Segment Start: Recorded information

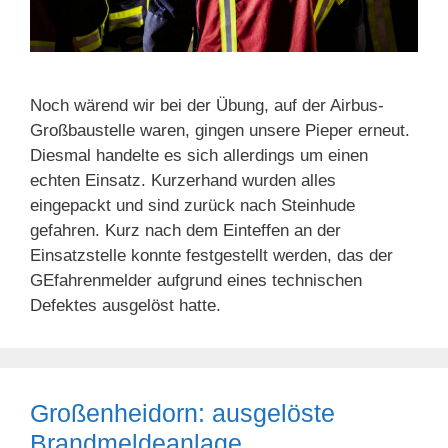
Noch wärend wir bei der Übung, auf der Airbus-
Großbaustelle waren, gingen unsere Pieper erneut.
Diesmal handelte es sich allerdings um einen
echten Einsatz. Kurzerhand wurden alles
eingepackt und sind zurück nach Steinhude
gefahren. Kurz nach dem Einteffen an der
Einsatzstelle konnte festgestellt werden, das der
GEfahrenmelder aufgrund eines technischen
Defektes ausgelöst hatte.
Großenheidorn: ausgelöste
Brandmeldeanlage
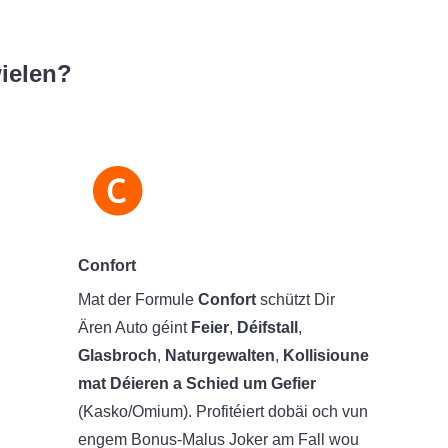
ielen?
Confort
Mat der Formule
Confort
schützt Dir
Ären Auto géint
Feier
,
Déifstall
,
Glasbroch
,
Naturgewalten
,
Kollisioune
mat Déieren a Schied um Gefier
(Kasko/Omium). Profitéiert dobäi och vun
engem Bonus-Malus Joker am Fall wou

Segment End: Recorded information

◆ What the task requires ◆
Reproduce every line of text from the records above verbatim, in their original order. Omit the picture markers.

◆ Solution for this task ◆
Noch wärend wir bei der Übung, auf der Airbus-
Großbaustelle waren, gingen unsere Pieper erneut.
Diesmal handelte es sich allerdings um einen
echten Einsatz. Kurzerhand wurden alles
eingepackt und sind zurück nach Steinhude
gefahren. Kurz nach dem Einteffen an der
Einsatzstelle konnte festgestellt werden, das der
GEfahrenmelder aufgrund eines technischen
Defektes ausgelöst hatte.
Großenheidorn: ausgelöste
Brandmeldeanlage
ielen?
Confort
Mat der Formule
Confort
schützt Dir
Ären Auto géint
Feier
,
Déifstall
,
Glasbroch
,
Naturgewalten
,
Kollisioune
mat Déieren a Schied um Gefier
(Kasko/Omium). Profitéiert dobäi och vun
engem Bonus-Malus Joker am Fall wou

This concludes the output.